● **Exercise details**
Reproduce exactly the lines below, from the first through the one containing "Arrivals Mysore Silk Sarees With Blouse", and nothing more.
BEGIN
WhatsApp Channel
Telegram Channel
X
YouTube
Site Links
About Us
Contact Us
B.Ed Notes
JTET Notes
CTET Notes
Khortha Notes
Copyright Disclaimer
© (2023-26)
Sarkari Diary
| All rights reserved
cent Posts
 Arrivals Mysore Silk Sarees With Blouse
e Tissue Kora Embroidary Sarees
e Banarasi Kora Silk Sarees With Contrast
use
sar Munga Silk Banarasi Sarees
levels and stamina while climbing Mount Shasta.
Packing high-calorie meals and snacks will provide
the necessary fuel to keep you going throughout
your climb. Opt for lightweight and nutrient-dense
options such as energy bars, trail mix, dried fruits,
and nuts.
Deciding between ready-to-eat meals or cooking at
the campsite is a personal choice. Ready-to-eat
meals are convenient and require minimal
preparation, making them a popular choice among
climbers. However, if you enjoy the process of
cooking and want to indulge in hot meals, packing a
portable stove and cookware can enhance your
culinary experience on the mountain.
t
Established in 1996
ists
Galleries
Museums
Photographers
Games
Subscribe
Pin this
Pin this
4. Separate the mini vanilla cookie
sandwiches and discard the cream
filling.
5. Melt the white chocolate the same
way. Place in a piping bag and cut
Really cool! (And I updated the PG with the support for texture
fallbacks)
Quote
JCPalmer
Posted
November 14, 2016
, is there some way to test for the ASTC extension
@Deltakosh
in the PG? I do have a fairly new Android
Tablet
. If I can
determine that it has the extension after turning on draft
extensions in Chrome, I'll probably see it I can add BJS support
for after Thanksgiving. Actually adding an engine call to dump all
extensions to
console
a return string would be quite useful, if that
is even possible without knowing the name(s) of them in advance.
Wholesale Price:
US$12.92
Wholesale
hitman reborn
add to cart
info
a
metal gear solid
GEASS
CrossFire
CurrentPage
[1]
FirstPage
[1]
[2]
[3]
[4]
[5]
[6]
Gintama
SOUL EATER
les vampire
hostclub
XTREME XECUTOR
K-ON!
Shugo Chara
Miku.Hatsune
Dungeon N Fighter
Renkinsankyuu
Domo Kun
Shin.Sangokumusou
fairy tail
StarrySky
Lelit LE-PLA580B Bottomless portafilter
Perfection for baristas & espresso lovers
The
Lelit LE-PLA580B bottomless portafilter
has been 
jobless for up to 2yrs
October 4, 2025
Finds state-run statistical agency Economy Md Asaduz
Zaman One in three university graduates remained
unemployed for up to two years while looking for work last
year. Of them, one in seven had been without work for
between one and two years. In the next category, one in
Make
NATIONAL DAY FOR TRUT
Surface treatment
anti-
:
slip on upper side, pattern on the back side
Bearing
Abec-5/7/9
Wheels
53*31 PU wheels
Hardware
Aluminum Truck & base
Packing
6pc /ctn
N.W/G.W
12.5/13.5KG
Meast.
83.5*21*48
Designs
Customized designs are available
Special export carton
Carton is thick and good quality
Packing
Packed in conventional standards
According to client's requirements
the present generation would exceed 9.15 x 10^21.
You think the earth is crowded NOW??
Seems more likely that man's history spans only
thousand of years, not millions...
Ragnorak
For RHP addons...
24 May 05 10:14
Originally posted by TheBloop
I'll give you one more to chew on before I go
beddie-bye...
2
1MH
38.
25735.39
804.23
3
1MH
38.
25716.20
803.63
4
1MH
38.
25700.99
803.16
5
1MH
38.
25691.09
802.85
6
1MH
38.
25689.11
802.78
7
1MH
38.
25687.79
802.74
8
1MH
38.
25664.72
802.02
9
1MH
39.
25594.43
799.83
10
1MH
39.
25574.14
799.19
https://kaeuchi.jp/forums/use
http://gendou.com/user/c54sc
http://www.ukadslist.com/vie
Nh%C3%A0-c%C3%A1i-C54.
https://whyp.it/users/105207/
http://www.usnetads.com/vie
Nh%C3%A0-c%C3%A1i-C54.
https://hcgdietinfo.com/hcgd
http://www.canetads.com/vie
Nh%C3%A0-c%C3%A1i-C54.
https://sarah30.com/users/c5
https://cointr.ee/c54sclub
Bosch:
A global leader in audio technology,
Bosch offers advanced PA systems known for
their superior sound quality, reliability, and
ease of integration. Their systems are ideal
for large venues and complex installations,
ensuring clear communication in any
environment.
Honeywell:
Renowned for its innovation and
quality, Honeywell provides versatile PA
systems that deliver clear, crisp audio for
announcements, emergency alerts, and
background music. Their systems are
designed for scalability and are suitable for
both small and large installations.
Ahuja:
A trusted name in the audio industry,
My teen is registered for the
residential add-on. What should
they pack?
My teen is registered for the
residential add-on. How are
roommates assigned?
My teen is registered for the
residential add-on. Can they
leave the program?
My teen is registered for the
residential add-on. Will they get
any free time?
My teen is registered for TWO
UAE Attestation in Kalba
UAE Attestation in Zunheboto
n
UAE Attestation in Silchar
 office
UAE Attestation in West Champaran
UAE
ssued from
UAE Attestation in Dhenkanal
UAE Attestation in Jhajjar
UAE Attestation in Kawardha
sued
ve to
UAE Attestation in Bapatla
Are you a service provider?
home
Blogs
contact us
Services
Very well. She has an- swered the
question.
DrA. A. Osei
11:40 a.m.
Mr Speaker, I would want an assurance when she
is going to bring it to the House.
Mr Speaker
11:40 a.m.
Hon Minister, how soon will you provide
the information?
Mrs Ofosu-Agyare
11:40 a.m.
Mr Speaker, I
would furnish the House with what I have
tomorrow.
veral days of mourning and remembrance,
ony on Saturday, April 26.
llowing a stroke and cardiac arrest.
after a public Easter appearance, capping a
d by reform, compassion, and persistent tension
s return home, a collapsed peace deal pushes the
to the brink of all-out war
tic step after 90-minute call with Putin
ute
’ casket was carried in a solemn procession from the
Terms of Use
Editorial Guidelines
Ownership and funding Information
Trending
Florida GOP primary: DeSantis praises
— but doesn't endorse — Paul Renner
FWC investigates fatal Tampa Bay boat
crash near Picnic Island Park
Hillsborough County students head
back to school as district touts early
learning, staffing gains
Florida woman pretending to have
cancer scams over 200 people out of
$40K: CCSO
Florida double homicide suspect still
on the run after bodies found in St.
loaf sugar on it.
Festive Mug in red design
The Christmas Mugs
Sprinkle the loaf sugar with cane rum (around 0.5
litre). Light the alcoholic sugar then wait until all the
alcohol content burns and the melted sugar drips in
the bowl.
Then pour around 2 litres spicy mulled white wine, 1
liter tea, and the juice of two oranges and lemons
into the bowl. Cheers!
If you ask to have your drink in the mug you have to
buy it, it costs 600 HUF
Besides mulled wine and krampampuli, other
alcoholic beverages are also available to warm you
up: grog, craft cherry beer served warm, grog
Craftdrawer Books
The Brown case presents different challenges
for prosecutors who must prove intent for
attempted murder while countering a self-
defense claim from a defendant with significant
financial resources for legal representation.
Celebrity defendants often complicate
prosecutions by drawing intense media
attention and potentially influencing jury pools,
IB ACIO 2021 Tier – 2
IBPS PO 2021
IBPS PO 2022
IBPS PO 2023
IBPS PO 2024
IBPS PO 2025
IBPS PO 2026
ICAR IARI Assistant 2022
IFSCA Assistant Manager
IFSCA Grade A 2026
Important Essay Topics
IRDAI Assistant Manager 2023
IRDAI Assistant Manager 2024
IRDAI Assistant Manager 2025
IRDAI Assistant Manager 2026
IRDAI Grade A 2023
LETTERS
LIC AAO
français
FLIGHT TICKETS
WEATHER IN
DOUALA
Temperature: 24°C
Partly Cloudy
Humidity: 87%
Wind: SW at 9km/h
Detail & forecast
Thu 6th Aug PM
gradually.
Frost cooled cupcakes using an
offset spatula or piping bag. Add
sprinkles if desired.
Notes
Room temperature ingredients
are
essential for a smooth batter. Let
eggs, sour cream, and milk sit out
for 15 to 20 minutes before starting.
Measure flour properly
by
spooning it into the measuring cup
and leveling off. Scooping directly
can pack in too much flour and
END
● **Exercise response**
WhatsApp Channel
Telegram Channel
X
YouTube
Site Links
About Us
Contact Us
B.Ed Notes
JTET Notes
CTET Notes
Khortha Notes
Copyright Disclaimer
© (2023-26)
Sarkari Diary
| All rights reserved
cent Posts
 Arrivals Mysore Silk Sarees With Blouse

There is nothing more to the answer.